When the weights are formed, one can calculate statistic in order to evaluate algorithm on a historical data:

stat = qnstats.calc_stat(data, output, slippage_factor=0.05)
display(stat.to_pandas().tail())
field
time
equity relative_return volatility underwater max_drawdown sharpe_ratio mean_return bias instruments avg_turnover avg_holding_time
2020-09-01 1.547375 0.007302 0.213420 0.000000 -0.382386 0.549581 0.117291 1.0 967.0 0.026296 83.810199
2020-09-02 1.565288 0.011577 0.213385 0.000000 -0.382386 0.564401 0.120434 1.0 967.0 0.026506 85.397114
2020-09-03 1.514099 -0.032703 0.213932 -0.032703 -0.382386 0.518395 0.110901 1.0 967.0 0.026526 85.397114
2020-09-04 1.501310 -0.008446 0.213872 -0.040873 -0.382386 0.506844 0.108400 1.0 967.0 0.026522 85.397114
2020-09-08 1.472630 -0.019104 0.213991 -0.059196 -0.382386 0.480810 0.102889 1.0 967.0 0.026517 165.190915
# show plot with profit and losses:
performance = stat.to_pandas()["equity"]
qngraph.make_plot_filled(performance.index, performance, name="PnL (Equity)", type="log")

../_images/pnl.PNG

# show underwater chart:
UWchart = stat.to_pandas()["underwater"]
qngraph.make_plot_filled(UWchart.index, UWchart, color="darkred", name="Underwater Chart", range_max=0)

../_images/underwater.PNG

# show rolling Sharpe ratio on a 3-year basis:
SRchart = stat.to_pandas()["sharpe_ratio"].iloc[(252*3):]
qngraph.make_plot_filled(SRchart.index, SRchart, color="#F442C5", name="Rolling SR")

../_images/rollingsharpe.PNG

Exposure filter

It is worth using a few instruments for the trading algorithm.
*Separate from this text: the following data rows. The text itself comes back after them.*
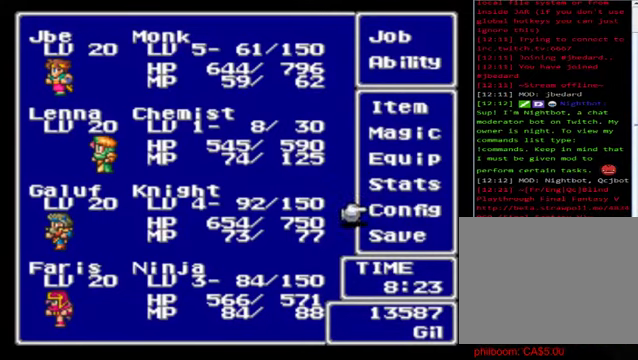
{"buttons": [], "left_stick": "down", "events": [[160, "left_stick", "center"], [280, "left_stick", "down"]]}
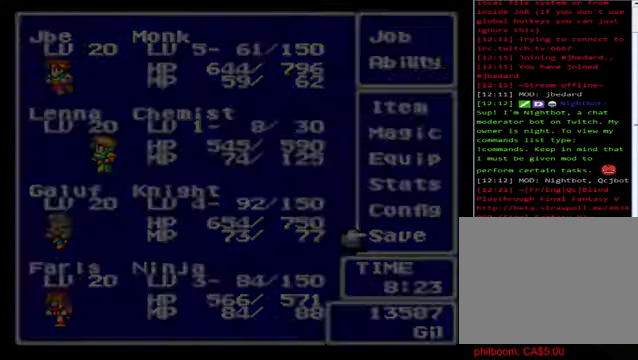
{"buttons": [], "left_stick": "center", "events": [[40, "A", "down"], [40, "left_stick", "center"], [120, "A", "up"]]}
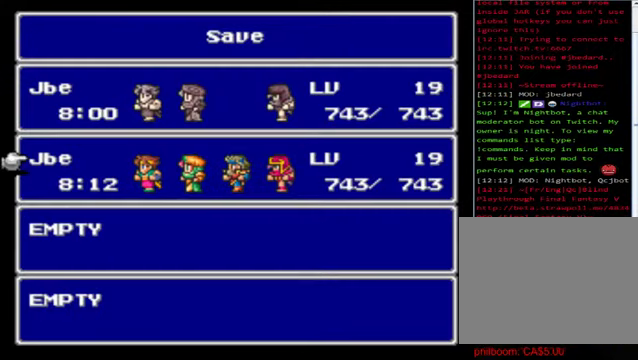
{"buttons": [], "left_stick": "center", "events": [[280, "A", "down"], [440, "A", "up"]]}
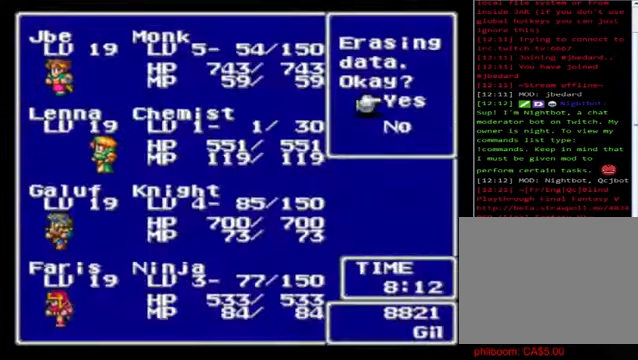
{"buttons": [], "left_stick": "center", "events": [[200, "A", "down"], [400, "A", "up"]]}
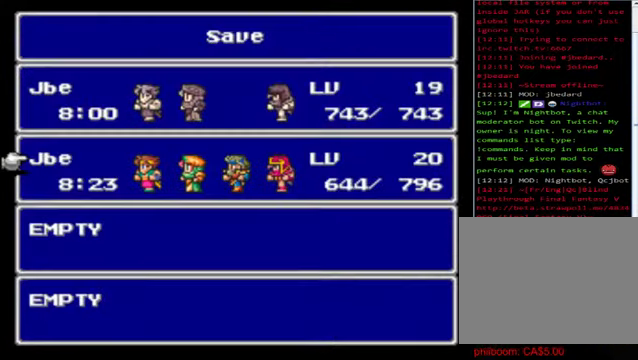
{"buttons": [], "left_stick": "center", "events": [[280, "B", "down"], [360, "B", "up"]]}
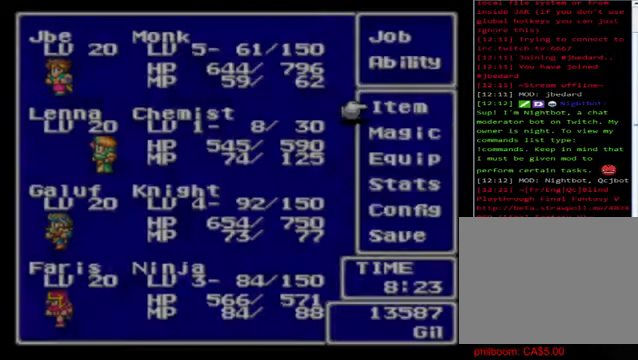
{"buttons": [], "left_stick": "center", "events": [[200, "B", "down"], [320, "B", "up"]]}
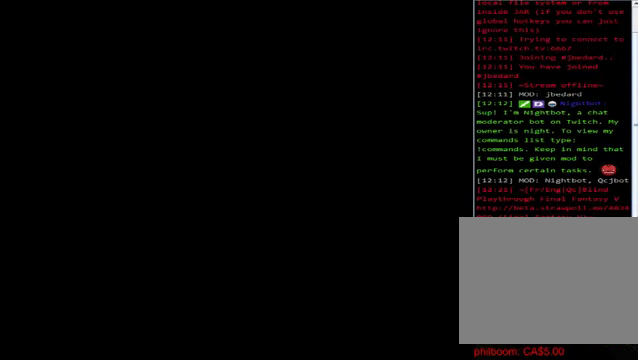
{"buttons": [], "left_stick": "center", "events": []}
Even if the strategy is right, unpredictable world events/news may cause irreparable damage (for instance, 1 and 2).

A good way to diversify risks is to increase the number of instruments in the investment portfolio. The algorithm can be submitted only when it meets the following criterion - the maximum investment in each instrument does not exceed 5 percent of the invested capital.

However, this rule contains concessions aimed at eliminating disputable situations. Below is a more detailed description of the requirement. Let“s introduce MP - the maximum percent of the invested capital, distributed per instrument. The exposure filter is passed if one of the conditions is met:

  • The MP can be from 5% to 10% no more than 5 days per year.

  • The cumulative excess of the MP for all shares is calculated. The average daily value should not exceed 2 %.

The hard limit is 10%. It means that if MP exceeds 10% your algorithm does not pass the filter.

One can use the check_exposure function in order to check this requirement.

Function

check_exposure(portfolio_history,
                   soft_limit=0.05, hard_limit=0.1,
                   days_tolerance=0.02, excess_tolerance=0.02,
                   avg_period=252, check_period=252 * 3)

Parameters

Parameter Explanation
portfolio_history output xarray DataArray
soft_limit soft limit for exposure
hard_limit hard limit for exposure
days_tolerance the number of days when exposure may be in range from 0.05 to 0.1
excess_tolerance max allowed average excess
avg_period period for the ratio calculation
check_period period for checking

Output

The output is bool. True indicates successful passing the filter.